Quarterly report pursuant to Section 13 or 15(d)

Variable Interest Entity and Guarantee (Notes)

v3.19.3
Variable Interest Entity and Guarantee (Notes)
6 Months Ended
Sep. 30, 2019
Guarantees [Abstract]  
Equity Method Investment [Text Block]
Variable Interest Entity and Guarantee
The Company has a 50% equity ownership in AccessTel Kentrox Australia PTY LTD (AKA). AKA distributes network management solutions provided by the Company and the other 50% owner to one customer. The Company holds equal voting control with the other owner. All actions of AKA are decided at the board level by majority vote.
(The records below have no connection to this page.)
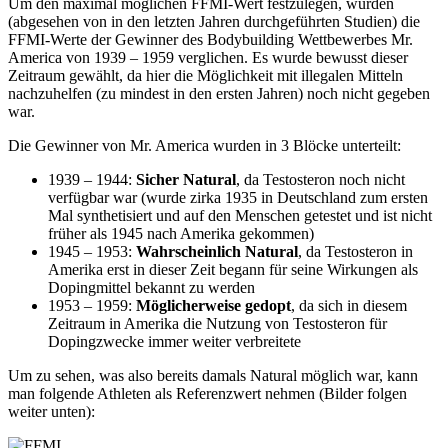
Um den maximal möglichen FFMI-Wert festzulegen, wurden
(abgesehen von in den letzten Jahren durchgeführten Studien) die
FFMI-Werte der Gewinner des Bodybuilding Wettbewerbes Mr.
America von 1939 – 1959 verglichen. Es wurde bewusst dieser
Zeitraum gewählt, da hier die Möglichkeit mit illegalen Mitteln
nachzuhelfen (zu mindest in den ersten Jahren) noch nicht gegeben
war.
Die Gewinner von Mr. America wurden in 3 Blöcke unterteilt:
1939 – 1944:
Sicher Natural
, da Testosteron noch nicht
verfügbar war (wurde zirka 1935 in Deutschland zum ersten
Mal synthetisiert und auf den Menschen getestet und ist nicht
früher als 1945 nach Amerika gekommen)
1945 – 1953:
Wahrscheinlich
Natural
, da Testosteron in
Amerika erst in dieser Zeit begann für seine Wirkungen als
Dopingmittel bekannt zu werden
1953 – 1959:
Möglicherweise
gedopt
, da sich in diesem
Zeitraum in Amerika die Nutzung von Testosteron für
Dopingzwecke immer weiter verbreitete
Um zu sehen, was also bereits damals Natural möglich war, kann
man folgende Athleten als Referenzwert nehmen (Bilder folgen
weiter unten):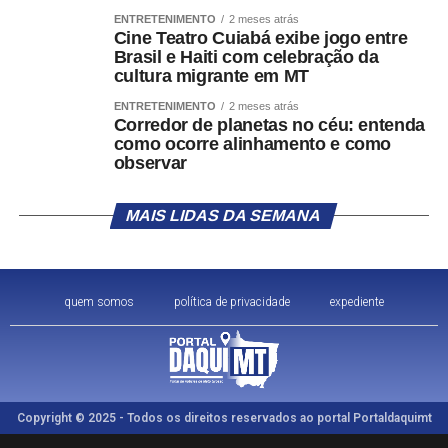
ENTRETENIMENTO
2 meses atrás
Cine Teatro Cuiabá exibe jogo entre
Brasil e Haiti com celebração da
cultura migrante em MT
ENTRETENIMENTO
2 meses atrás
Corredor de planetas no céu: entenda
como ocorre alinhamento e como
observar
MAIS LIDAS DA SEMANA
quem somos
política de privacidade
expediente
Copyright © 2025 - Todos os direitos reservados ao portal Portaldaquimt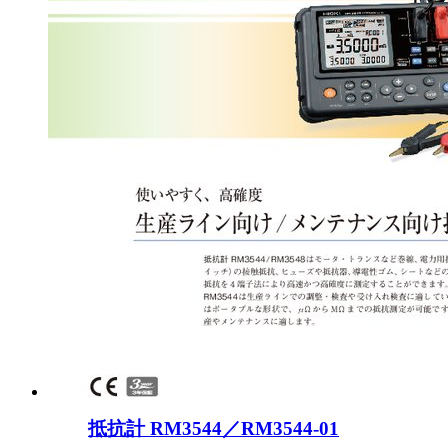
抵抗計 RM3544／RM3544-01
The Company evaluated ASC 810, Consolidations, and concluded that AKA is a variable interest entity (VIE) and the Company has a variable interest in the VIE. The Company has concluded that it is not the primary beneficiary of AKA and, therefore, consolidation is not required. The carrying amount of the Company's investment in AKA was approximately $0.1 million as of September 30, 2019, and March 31, 2019, which is presented on the Condensed Consolidated Balance Sheets within Other non-current assets.
The Company's revenue from sales to AKA for the three months ended September 30, 2019, and 2018, was $0.3 million and $0.5 million, respectively. The Company's revenue from sales to AKA for the six months ended September 30, 2019, and 2018, was $0.7 million and $1.1 million, respectively. Accounts receivable from AKA was $0.2 million and $0.3 million as of September 30, 2019, and March 31, 2019, respectively. Deferred revenue, which primarily relates to AKA maintenance contracts, was $0.6 million and $0.8 million as of September 30, 2019, and March 31, 2019, respectively. The Company also has provided an unlimited guarantee for the performance of the other 50% owner in AKA, which primarily provides support and engineering services to the customer. This guarantee was put in place at the request of the AKA customer. The guarantee, which is estimated to have a maximum potential future payment of $0.7 million, will stay in place as long as the contract between AKA and the customer is in place. The Company would have recourse against the other 50% owner in AKA in the event the guarantee is triggered. The Company determined that it could perform on the obligation it guaranteed at a positive rate of return and, therefore, did not assign value to the guarantee. The Company's exposure to loss as a result of its involvement with AKA, exclusive of lost profits, is limited to the items noted above.